[Dataset items]
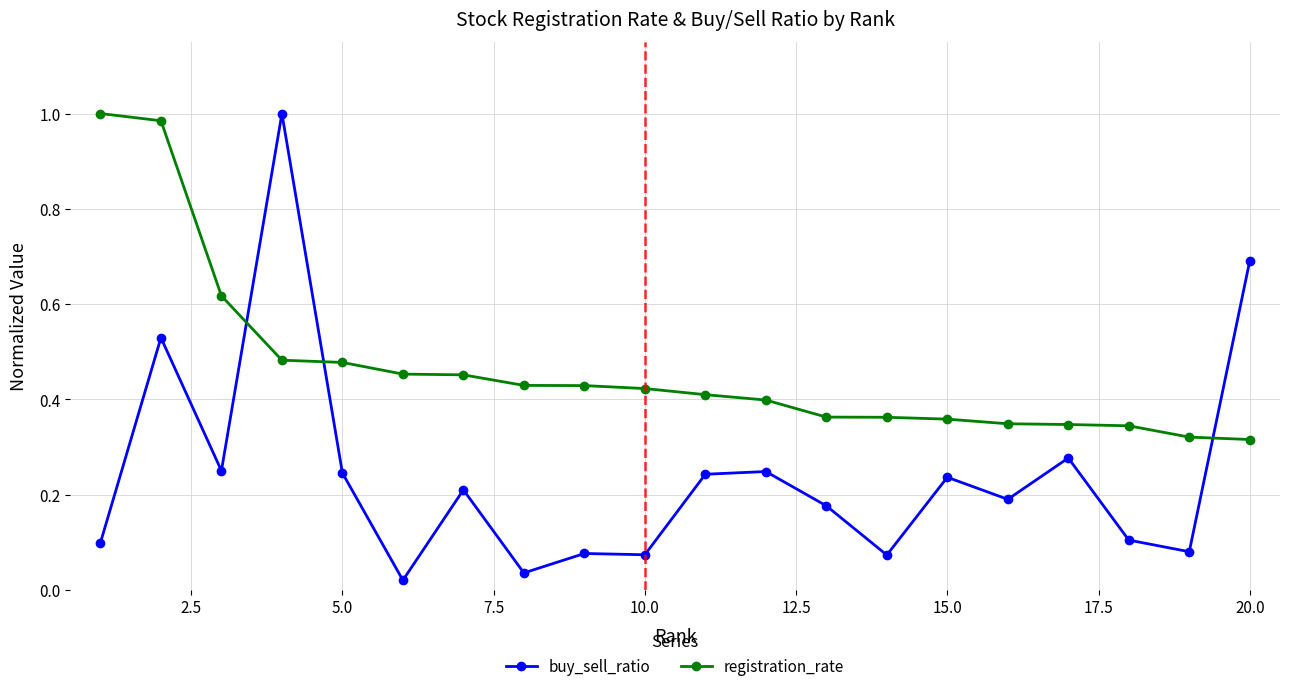

Which series ends up on top after the final intersection of registration_rate and buy_sell_ratio?

buy_sell_ratio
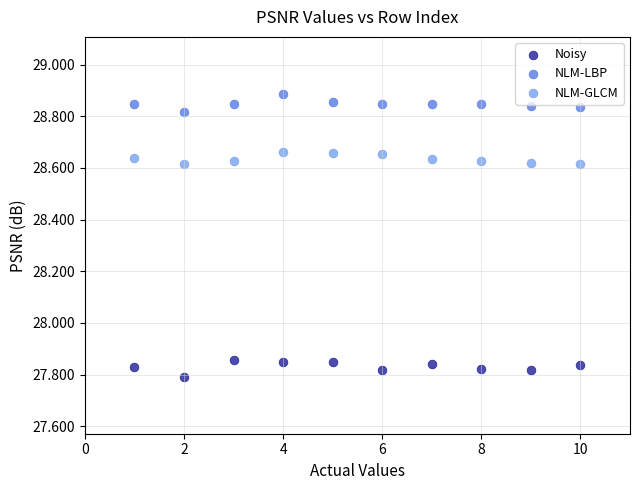

Across all data points, what is the range of X values (max minus min)?

9.0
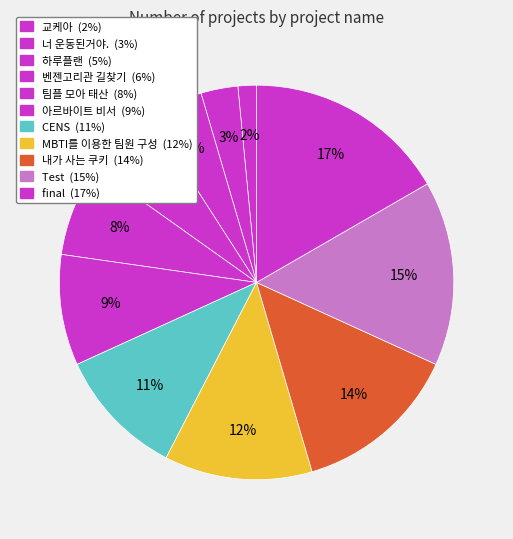

Is 벤젠고리관 길찾기 the majority of the pie?

No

_Exercise instructions_
Please write out all of these lines again, switching "intersection" to "crossing" and keeping everything else unchanged. Leave the pictures out.

_Exercise output_
Which series ends up on top after the final crossing of registration_rate and buy_sell_ratio?

buy_sell_ratio

Across all data points, what is the range of X values (max minus min)?

9.0

Is 벤젠고리관 길찾기 the majority of the pie?

No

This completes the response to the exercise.